I consider the simple following piece of code:
{code}
ParquetReader<GenericRecord> reader =
AvroParquetReader.<GenericRecord>builder(new org.apache.hadoop.fs.Path(path.toUri())).build();
System.out.println(reader.read().getSchema());
{code}
I get a stack lile:
{code}
Exception in thread "main" +org.apache.avro.SchemaParseException+: Can't redefine: value
at org.apache.avro.Schema$Names.put(+Schema.java:1128+)
at org.apache.avro.Schema$NamedSchema.writeNameRef(+Schema.java:562+)
at org.apache.avro.Schema$RecordSchema.toJson(+Schema.java:690+)
at org.apache.avro.Schema$UnionSchema.toJson(+Schema.java:882+)
at org.apache.avro.Schema$MapSchema.toJson(+Schema.java:833+)
at org.apache.avro.Schema$UnionSchema.toJson(+Schema.java:882+)
at org.apache.avro.Schema$RecordSchema.fieldsToJson(+Schema.java:716+)
at org.apache.avro.Schema$RecordSchema.toJson(+Schema.java:701+)
at org.apache.avro.Schema.toString(+Schema.java:324+)
at org.apache.avro.Schema.toString(+Schema.java:314+)
{code}
The issue seems the same as the one reported in:
[https://www.bountysource.com/issues/22823013-spark-avro-fails-to-save-df-with-nested-records-having-the-same-name]
It have been fixed in Spark-avro within:
[https://github.com/databricks/spark-avro/pull/73]

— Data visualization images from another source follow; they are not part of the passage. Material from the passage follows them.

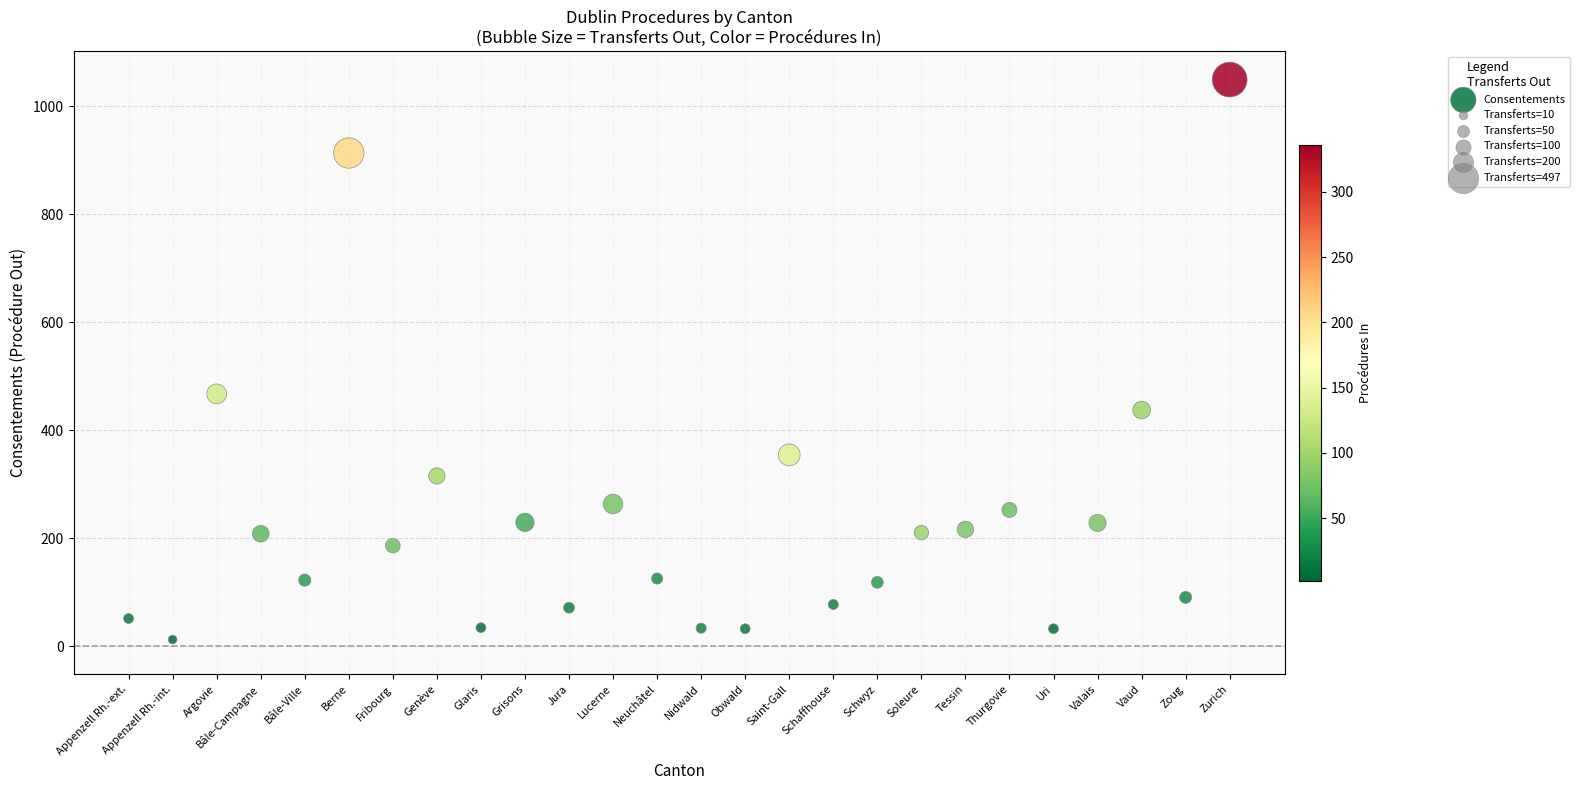

What Y value in the scatter plot is closest to 530?

467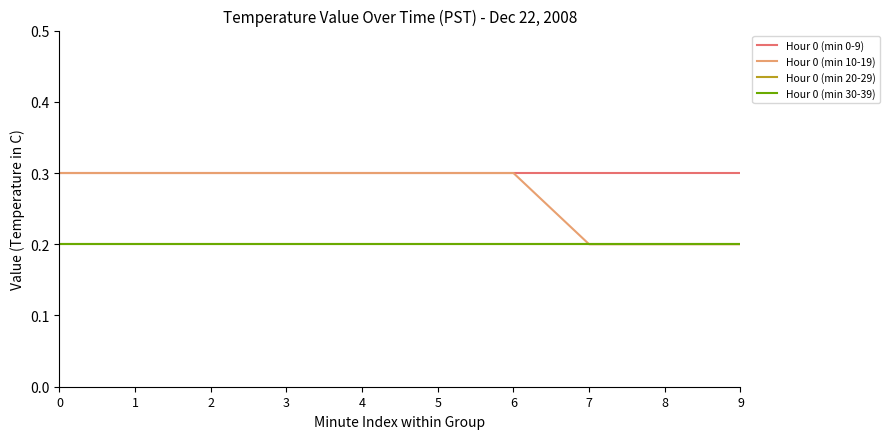

Does the chart display data point markers on the line(s)?

No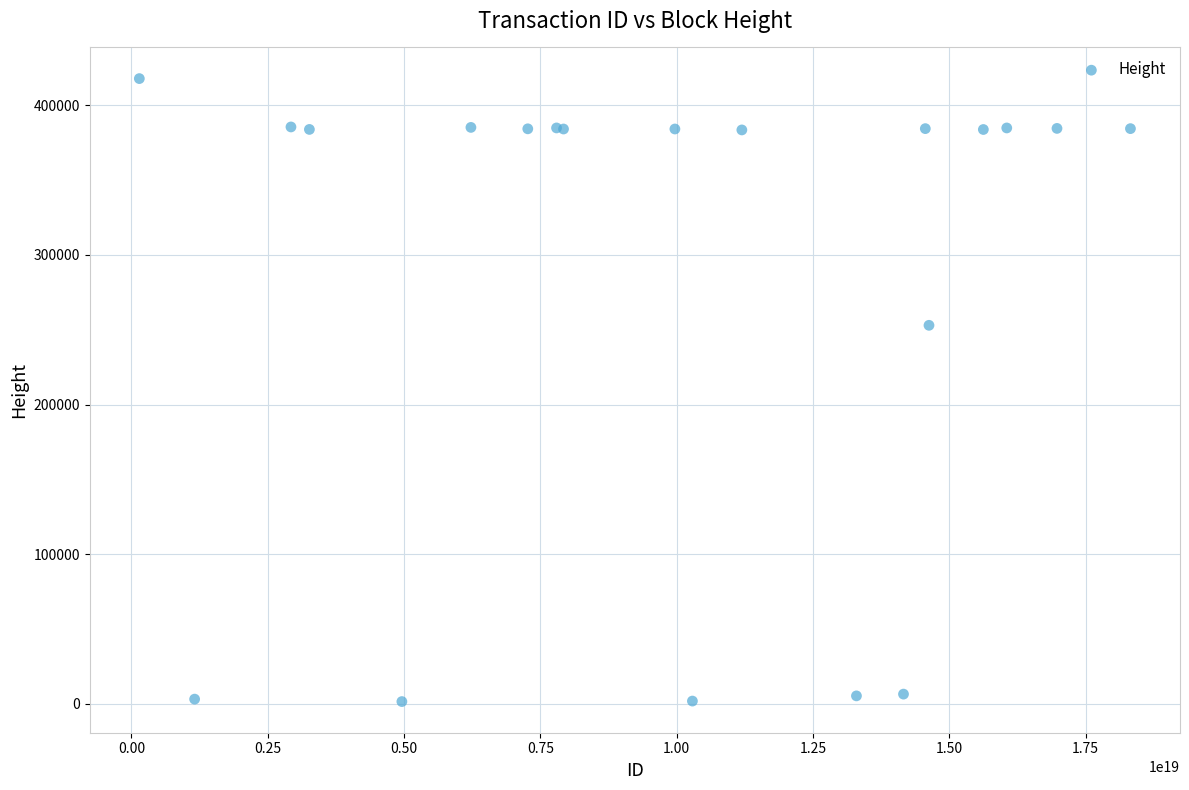

What Y value in the scatter plot is closest to 209651?

252956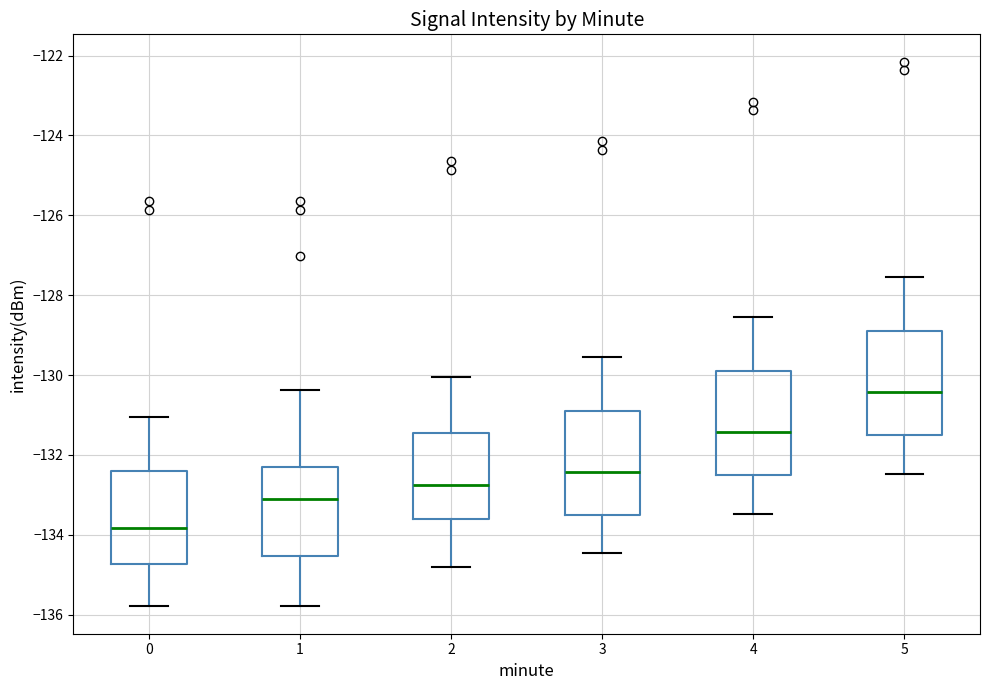

Reading left to right, read every box against the y-axis: the position of its median line, the range the box covers, and the ends of its whiskers. The values are not printed on the chart, so give them approximately, as read against the axis.

0: median -133.8, box -134.8 to -132.4, whiskers -135.8 to -131.0
1: median -133.2, box -134.6 to -132.4, whiskers -135.8 to -130.4
2: median -132.8, box -133.6 to -131.4, whiskers -134.8 to -130.0
3: median -132.4, box -133.6 to -131.0, whiskers -134.4 to -129.6
4: median -131.4, box -132.6 to -130.0, whiskers -133.4 to -128.6
5: median -130.4, box -131.6 to -129.0, whiskers -132.4 to -127.6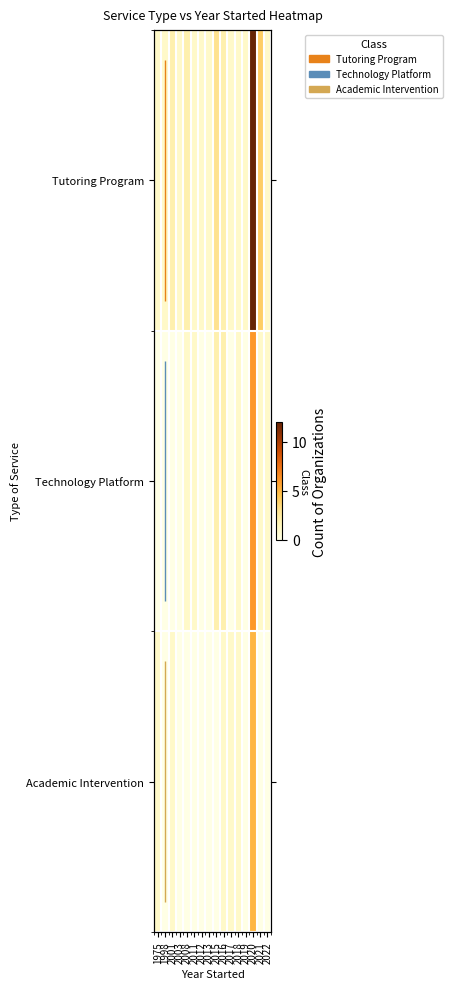

How many series are shown in this chart?

3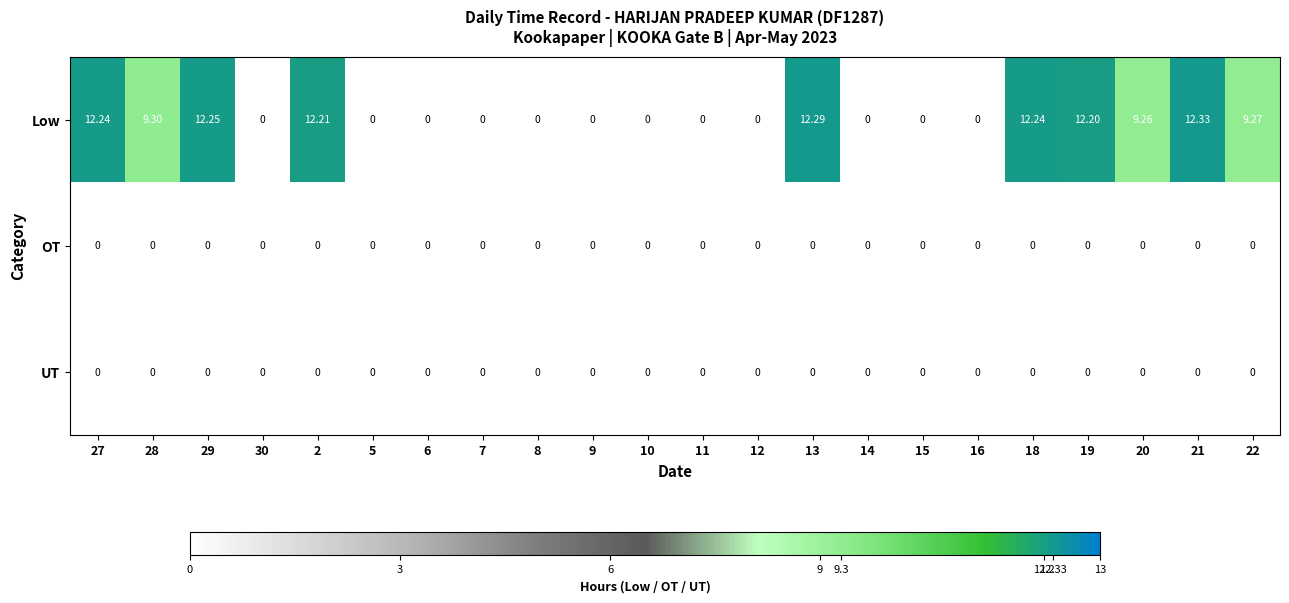

Which series changed the most between 16 and 19?

Low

In our case, the parquet schema looks like:
{code}
message spark_schema {
optional group calculatedobjectinfomap (MAP) {
repeated group key_value {
required binary key (UTF8);
optional group value {
optional int64 calcobjid;
optional int64 calcobjparentid;
optional binary portfolioname (UTF8);
optional binary portfolioscheme (UTF8);
optional binary calcobjtype (UTF8);
optional binary calcobjmnemonic (UTF8);
optional binary calcobinstrumentype (UTF8);
optional int64 calcobjectqty;
optional binary calcobjboid (UTF8);
optional binary analyticalfoldermnemonic (UTF8);
optional binary calculatedidentifier (UTF8);
optional binary calcobjlevel (UTF8);
optional binary calcobjboidscheme (UTF8);
}
}
}
optional group riskfactorinfomap (MAP) {
repeated group key_value {
required binary key (UTF8);
optional group value {
optional binary riskfactorname (UTF8);
optional binary riskfactortype (UTF8);
optional binary riskfactorrole (UTF8);
}
}
}
}
{code}
We indeed have 2 Map field with a value fields named 'value'. The name 'value' is defaulted in org.apache.spark.sql.types.MapType.
The fix seems not trivial given current parquet-avro code then I doubt I will be able to craft a valid PR without directions.
Thanks,
--
This message was sent by Atlassian JIRA
(v7.6.3#76005)